San Rafael de Guatuso (Costa Rica) (AFP) – Dans le nord du Costa Rica, sur les flancs du volcan Tenorio et les rives des eaux turquoises du célèbre Rio Celeste, le peuple autochtone maleku réclame en vain sa part des retombées du tourisme sur ses terres ancestrales.

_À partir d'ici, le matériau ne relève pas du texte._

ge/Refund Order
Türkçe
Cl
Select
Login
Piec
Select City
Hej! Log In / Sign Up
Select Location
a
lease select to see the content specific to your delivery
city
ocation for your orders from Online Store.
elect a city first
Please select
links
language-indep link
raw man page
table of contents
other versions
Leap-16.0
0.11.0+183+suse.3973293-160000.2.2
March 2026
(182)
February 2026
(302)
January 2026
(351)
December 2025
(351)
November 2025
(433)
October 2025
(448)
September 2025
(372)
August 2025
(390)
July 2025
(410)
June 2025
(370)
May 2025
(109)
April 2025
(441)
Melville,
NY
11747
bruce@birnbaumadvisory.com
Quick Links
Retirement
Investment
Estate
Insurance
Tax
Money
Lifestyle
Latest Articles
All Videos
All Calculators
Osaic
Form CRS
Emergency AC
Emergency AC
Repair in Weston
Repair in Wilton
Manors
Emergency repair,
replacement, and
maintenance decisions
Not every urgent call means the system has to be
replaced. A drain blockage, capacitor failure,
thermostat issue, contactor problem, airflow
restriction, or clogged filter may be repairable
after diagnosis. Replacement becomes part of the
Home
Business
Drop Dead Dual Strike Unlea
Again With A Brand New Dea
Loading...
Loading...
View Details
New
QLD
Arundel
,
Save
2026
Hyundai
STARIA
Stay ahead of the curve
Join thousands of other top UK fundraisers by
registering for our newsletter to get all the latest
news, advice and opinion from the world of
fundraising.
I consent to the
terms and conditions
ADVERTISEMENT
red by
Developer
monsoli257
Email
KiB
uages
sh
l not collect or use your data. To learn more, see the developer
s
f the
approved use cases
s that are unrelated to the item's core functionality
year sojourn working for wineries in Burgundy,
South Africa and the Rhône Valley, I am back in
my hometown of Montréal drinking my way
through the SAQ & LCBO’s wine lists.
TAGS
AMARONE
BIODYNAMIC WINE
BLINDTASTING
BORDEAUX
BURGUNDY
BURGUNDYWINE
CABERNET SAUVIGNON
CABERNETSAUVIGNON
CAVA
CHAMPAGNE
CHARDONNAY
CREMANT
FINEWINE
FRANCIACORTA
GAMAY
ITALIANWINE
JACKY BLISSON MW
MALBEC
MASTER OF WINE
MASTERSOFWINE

Dans la cordillère de Guanacaste, à environ 200 km au nord de la capitale San José, un petit lac et sa cascade haute d’une trentaine de mètres sur le « Rio Celeste » font chaque jour la joie d’un millier de touristes qui captent sur leurs appareils photo l’étonnante couleur révélée par le soleil du mélange d’acidité, de cuivre et de silicate d’aluminium issus des terres volcaniques.
Au coeur des forêts du Parc National du Volcan Tenorio et ses 18.000 hectares peuplés d’une riche faune, cette merveille naturelle dont elle est le joyau se trouve sur « une zone autochtone maleku », reconnaît le guide du Parc National, Félix Rojas.
Mais les visiteurs ne poussent jamais jusqu’au petit village indigène de Palenque Margarita, où des autochtones maleku leur ont pourtant préparé tout un programme de découverte de leur culture ancestrale au prix de 65 dollars par personne.
« Notre visite comprend une découverte de plantes médicinales, des activités artistiques, de tir à l’arc, une cérémonie traditionnelle maleku en costume, un déjeuner de cuisine typique… tout cela en langue maleku jaica », explique à l’AFP Dagoberto Elizondo, qui attend en vain le chaland.
Les rues sablonneuses du village parsemées de panneaux en espagnol, anglais et maleku jaica vantent une alternative touristique sans grand succès auprès des passagers qui débarquent de leurs autobus.
« Lieux sacrés »
Cela fait des mois qu’aucun client ne s’est présenté à la porte de la maison au toit de palme de Dagoberto Elizondo, embaumée par l’arôme des graines de cacao, torréfiées lentement sur le foyer.
« Dans les territoires autochtones du Costa Rica il n’y a pratiquement pas de travail. De quoi allons-nous vivre ? Aujourd’hui il faut de l’argent pour tout », se lamente le guide.
L’ethnie maleku est l’une des huit peuplades autochtones du Costa Rica, qui, à elles toutes, représentent 2,4% des 5,2 millions d’habitants du pays.
Les maleku, qui revendiquent le Rio Celeste comme faisant partie de terres ancestrales usurpées, se plaignent amèrement que le gouvernement costaricien empoche les droits d’entrée au Parc National sans qu’ils en profitent.
Aujourd’hui, seuls trois villages occupent moins de la moitié du territoire, selon l’organisation de défense des droits des peuples autochtones IWGIA.
Ce territoire du Rio Celeste, déplore Dagoberto Elizondo, « nous l’avons perdu, maintenant il est au gouvernement. Les cultures autochtones n’intéressent pratiquement pas les gouvernements » du Costa Rica.
Le petit pays centroaméricain a pourtant adhéré à la Déclaration des Nations Unies sur les droits des peuples autochtones et à la Convention de l’Organisation internationale du travail (OIT) sur leurs droits à la terre.
La rivière et le volcan sont des « lieux sacrés » pour les maleku relève auprès de l’AFP Jenny Lacayo, une autochtone de Palenque Margarita âgée de 50 ans, qui elle aussi a mis sur pied un programme « culturel et touristique ».
Lorsqu’un maleku sent qu’il va mourir, il choisit un lieu où doit aller son âme, en général le volcan ou la source du Rio Celeste, explique-t-elle.
Selon la tradition du peuple autochtone, les visiteurs du Parc devraient se purifier avant d’entrer en consommant du cacao, un aliment sacré pour les maleku. Mais personne n’explique aux touristes la dimension « spirituelle » du lieu, déplore la guide indigène.